One of the most common mods bike owners make is to upgrade their bikes' OEM lighting. Usually, this involves higher wattage H4 halogen bulbs, or sometimes inefficient-but-trendy "blue" bulbs. But 400cc Honda sportbikes, which come with twin 35/60w headlight bulbs, can particularly benefit from certain bulb upgrades. As shown on the first wiring diagram excerpt below, NC30s¹ have a relay only on the hi-beam circuit. Accordingly, if you want to upgrade your NC30's headlights² and not risk damaging the headlight switch, you should install a low-beam relay by following the procedure outlined below. A standard 20A automotive relay will work fine (available from Maplins, Tandy, Radio Shack or any auto alarm shop). The new relay on the VSource.org NC30 is stuffed into the rubber boot in the center of the photo to the right:



NC-30 Low Beam Relay

This modification can be done without running any new wires (long ones, anyway). The left-hand side middle and lower fairings will need to be removed, because the access point is a set of connectors on the lower left-hand side of the bike. You'll need basic electrical tools to do the mod. Secured in a metal bracket are two six-pin connectors (each with only five wires) covered by a PVC hood. Once the wiring is completed, it is possible to push the relay up inside the hood "up-stream" of the connectors, so everything remains more or less protected from the elements.

Procedure

NC-30 Low Beam Relay Focus

UK-spec NC30s came with low beam relays and 55/60w H4 headlight bulbs as standard. Essentially, this modification attempts to mimic the UK-spec headlight circuit without having to modify the bike's wiring harness. On the J-spec NC30 headlight wiring diagram to the right, the white wire goes from the low beam element on the 35/60w H4 bulbs directly to the handlebar switch. If you simply fit higher wattage bulbs without adding a relay, the switch (which is available only as part of the switch pod) will see more than 55% additional current on a repetitive basis—every time you switch the headlights on, or from "Parking" to "On."

J-spec NC-30 Headlight Wiring Diagram

Pull the headlamp connectors off both of the bulbs, then, using a continuity tester, find the white (ish) wire (lo beam) on one of the "up-stream" connectors.
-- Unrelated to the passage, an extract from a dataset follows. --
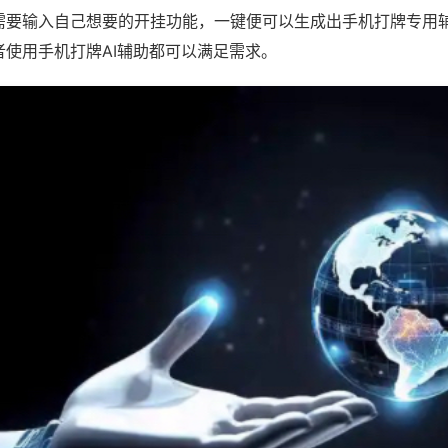
需要输入自己想要的开挂功能，一键便可以生成出手机打牌专用
者使用手机打牌AI辅助都可以满足需求。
You will also need a ground—there's a black wire with a green band around it on one of the connectors that works fine (even if it may be a floating ground). Then, you will need to find the "Bat5" power lead—black with red stripe—it's the same wire that powers the hi beam relay on the other side of the bike. Wiring the relay is a matter of tapping into (without necessarily cutting) the ground and power leads (temporarily releasing the contacts from the connectors with a tiny screwdriver makes this easier) and cutting and intercepting the white (ish) lo beam lead. Note that the "hot" side of the white wire connector is the one that you are working on, i.e., the power comes from the handlebar switch and runs down and over to the other side of the bike before going back up to the headlight bulbs.
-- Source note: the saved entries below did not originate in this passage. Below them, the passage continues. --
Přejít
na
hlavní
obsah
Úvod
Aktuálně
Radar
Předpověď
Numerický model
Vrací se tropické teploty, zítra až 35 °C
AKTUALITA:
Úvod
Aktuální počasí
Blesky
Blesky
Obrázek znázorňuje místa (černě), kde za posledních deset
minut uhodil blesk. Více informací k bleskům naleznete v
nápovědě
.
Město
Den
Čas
Modified NC-30 Headight Wiring Diagram

The aforementioned "standard automotive relay" has four contacts, conventionally labeled 85, 86, 87 and 30 (see the new relay in the diagram above). The contact labeled "30" is the input power (black with red stripe) lead; 85 is the ground; 86 goes to the handlebar switch; and 87 goes to the headlight bulbs. Solder and wrap all of the connections, plug in the headlight bulbs, and see if it works! If you ever want to remove the relay, make sure you use "female spade" connectors on the relay contacts; then you can quickly connect the two white (ish) wires back together, and you're back to Honda spec.

Will you be my friend?

Notes:

(1) Although this modification procedure relates specifically to NC30s, a similar modification would work for other J-spec 400s, such as NC35s and NC29s, and for certain mid-90s European-spec, dual-headlight Hondas (e.g., German-market CBR1000Fs) that illuminate only one of their two H4 bulbs on dipped beam.

(2) For a good description of how to use regular H4 (i.e., 55/60w or even brighter) bulbs in a Honda, see this mirror of Jeff Knights' now defunct NoyzToyz H4 Bulb Modification Page; for a description of how to modify a (VFR750F) headlight unit to permanently accept normal H4 bulbs, see Bob Peloquin's H4 modification page.